One useful outcome of sparsity in our CSRNDArray input is that our gradients will be row sparse. We can exploit this fact to give us potentially huge memory savings and speed improvements. Creating our weight parameter with shape (units, in_units) and not transposing in the forward pass are important pre-requisite for obtaining row sparse gradients. Using nn.Dense would have led to column sparse gradients which are not supported in MXNet. We previously had grad_stype of the weight parameter in the first layer set to 'default' so we were handling the gradient as a dense array. Switching this to 'row_sparse' can give us these potential improvements.

net = mx.gluon.nn.Sequential()
net.add(
    FullyConnectedSparse(in_units=num_features, units=128, weight_grad_stype='row_sparse'),
    mx.gluon.nn.Activation('sigmoid'),
    FullyConnected(in_units=128, units=8),
    mx.gluon.nn.Activation('sigmoid'),
    FullyConnected(in_units=8, units=1),
    mx.gluon.nn.Activation('sigmoid'),
)
net.initialize(ctx=ctx)
trainer = mx.gluon.Trainer(net.collect_params(), 'sgd')
loss_fn = mx.gluon.loss.SigmoidBinaryCrossEntropyLoss()
%%timeit
data_iter.reset()
for batch in data_iter:
    data = batch.data[0]
    data = data.as_in_context(ctx)
    label = batch.label[0].as_in_context(ctx)
    with mx.autograd.record():
        pred = net(data)
        loss = loss_fn(pred, label)
    loss.backward()
    trainer.step(data.shape[0])
    loss.wait_to_read()
334 ms +- 16.9 ms per loop (mean +- std. dev. of 7 runs, 1 loop each)
fully connected sparse grad backward

We can see a huge reduction in the time taken for the backward pass and parameter update step: 3.99ms vs 0.18ms. And this reduces the overall time of the epoch significantly. Our gradient consumes a much smaller amount of memory and means only a subset of parameters need updating as part of the sgd_update step. Some optimizers don’t support sparse gradients however, so reference the specific optimizer’s documentation for more details.

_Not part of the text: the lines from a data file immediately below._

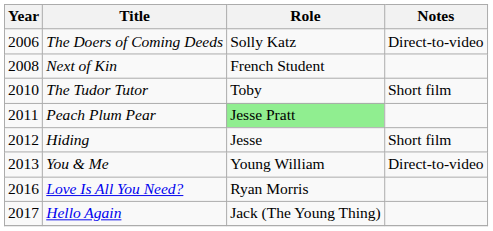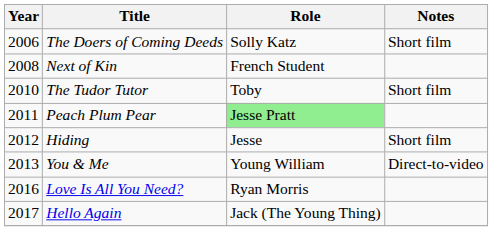The Doers of Coming Deeds | Notes: Direct-to-video -> Short film
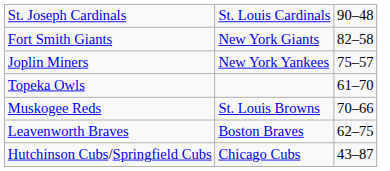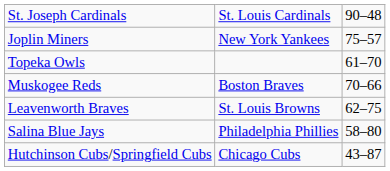- row: Fort Smith Giants | New York Giants | 82–58
Muskogee Reds | column 2: St. Louis Browns -> Boston Braves
Leavenworth Braves | column 2: Boston Braves -> St. Louis Browns
+ row: Salina Blue Jays | Philadelphia Phillies | 58–80
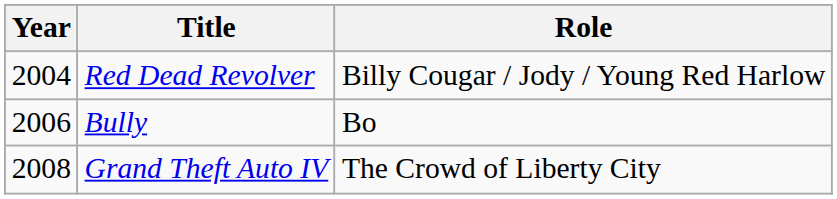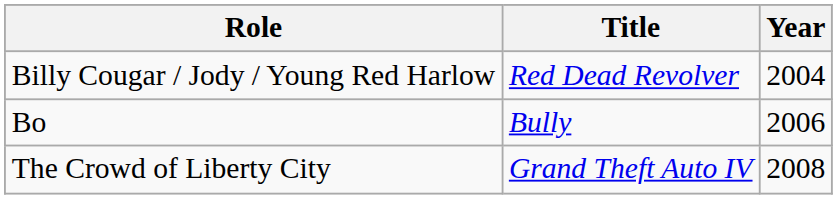columns swapped: Year <-> Role
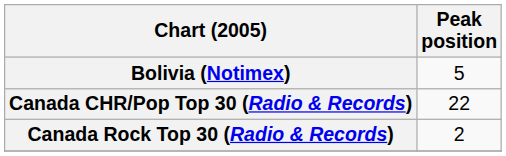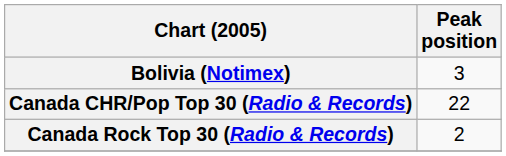Bolivia (Notimex) | Peak position: 5 -> 3
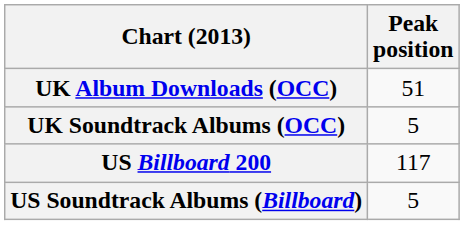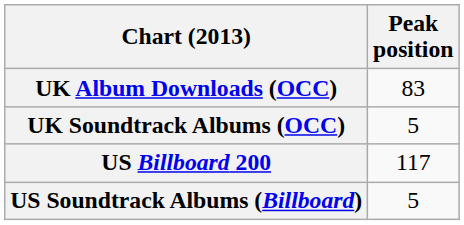UK Album Downloads (OCC) | Peak position: 51 -> 83
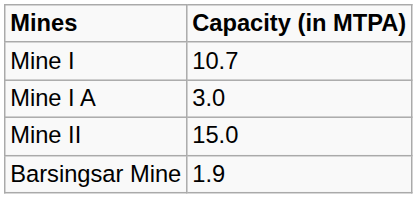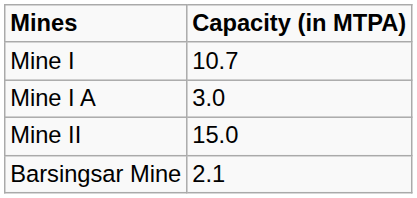Barsingsar Mine | Capacity (in MTPA): 1.9 -> 2.1
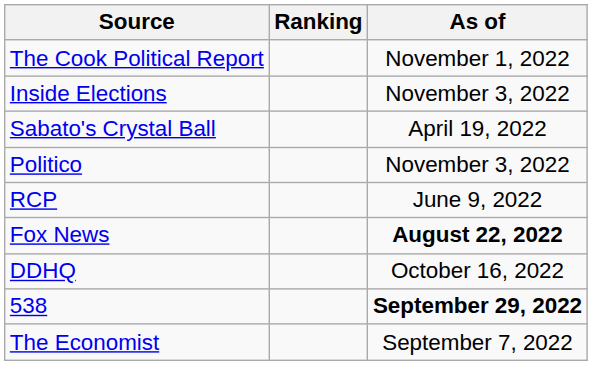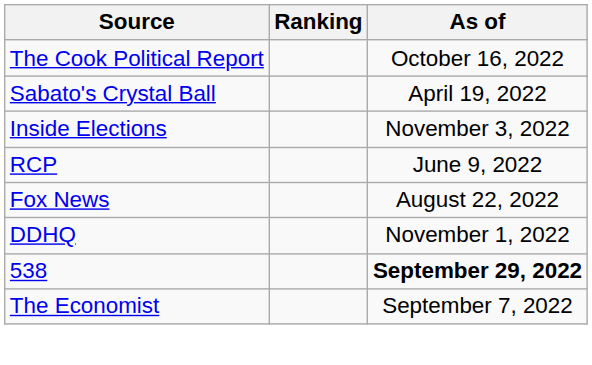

print_memory_allocation(net, block_idxs=[0, 2, 4])
Memory Allocation for Weight:
512.000 MBs ( 99.999%) for fullyconnectedsparse1
  0.004 MBs (  0.001%) for fullyconnected2
  0.000 MBs (  0.000%) for fullyconnected3
Memory Allocation for Weight Gradient:
  0.059 MBs ( 93.490%) for fullyconnectedsparse1
  0.004 MBs (  6.460%) for fullyconnected2
  0.000 MBs (  0.050%) for fullyconnected3

Advanced: Sparse weight

You can optimize this example further by setting the weight’s stype to 'row_sparse', but whether 'row_sparse' weights make sense or not will depends on your specific task. See contrib.SparseEmbedding for an example of this.

Conclusion

As part of this tutorial, we learned how to write sparse data to disk in LibSVM format and load it back in sparse batches with the LibSVMIter. We learned how to improve the performance of Gluon’s nn.Dense on sparse arrays using mx.nd.sparse. And lastly, we set grad_stype to 'row_sparse' to reduce the size of the gradient and speed up the parameter update step.